Tuesday, July 3, 2007

U.S. SETS RECORD IN THE IMPRISONMENT OF BLACKS

According to a recent report released by the Justice Department, the number of incarcerated Americans reached an all-time record last year.
Local, state and federal officials jailed an additional 62,000 people as of June 2006 sending the prison population to 2.24 million people.

The Bureau of Justice Statistics' (BJS) annual report says the 2.8 percent increase in incarcerations was the largest increase in six years.

Black men continue to be imprisoned at record pace.

Blacks and Hispanics are the primary people being jailed.

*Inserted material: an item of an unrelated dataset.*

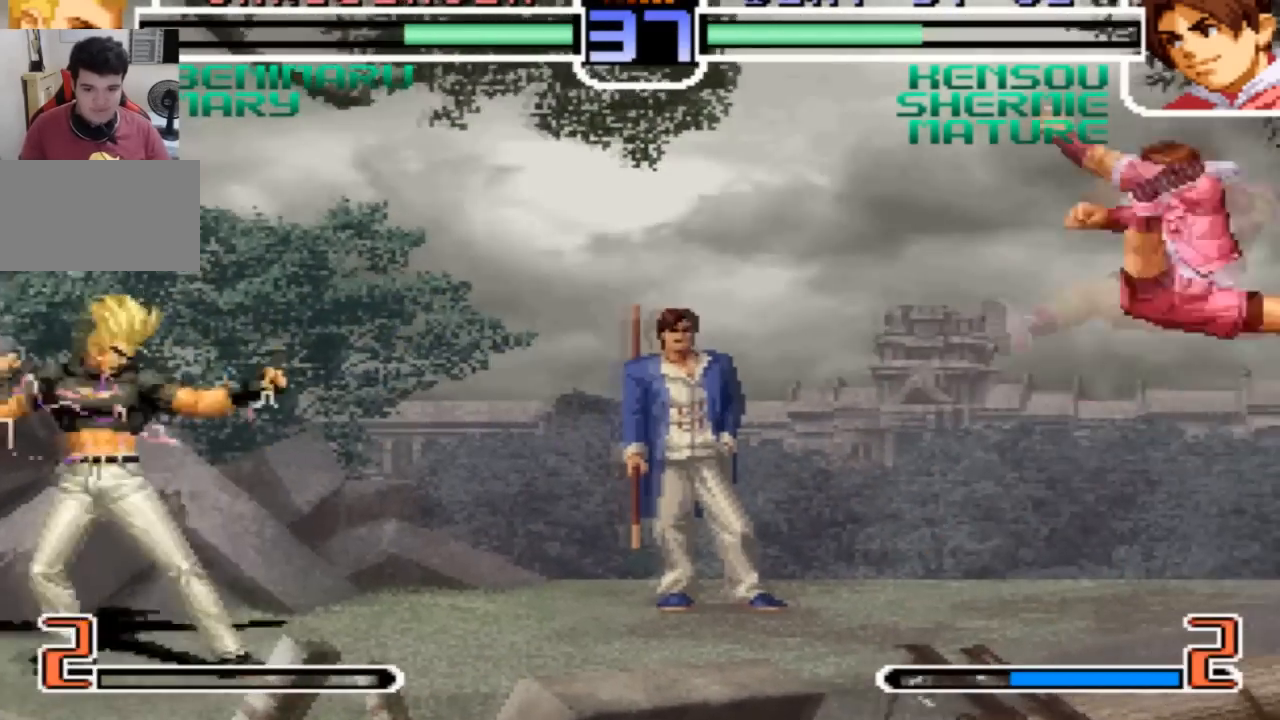
Gameplay with a controller (arcade stick); each line is a JSON object with the inputs held at the frame after it. "events" lists button and stick changes between this image and that frame as [ms after this image, input, new state], when the widget could be followed in between. Not read: L3 R3.
{"buttons": [], "left_stick": "center", "events": [[34, "R1", "up"]]}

Currently, Black men, who are roughly 6 and a-half percent of the nation's total population, represented 37 percent of those behind bars.

African American males have an incarceration arte of 4.8 percent compared to 1.9 percent for Hispanics and 0.7 percent for whites. Amazingly, 11 percent of all Black males between 25 and 34 are in prison.

The primary culprits are the so-called war on drugs and tougher (some critics argue extreme) sentencing laws. The U.S. has more of its citizens in prison than any other nation in the world.

Communist-led China, for example, has a population nearly four times larger than that of the U.S. but has fewer people in prison. Some critics, such as the Drug War Chronicle - from Drug War Chronicle, Issue #492, 6/29/07 - are now blaming a "prison-industrial complex" which benefits and profits from the growing incarcerations.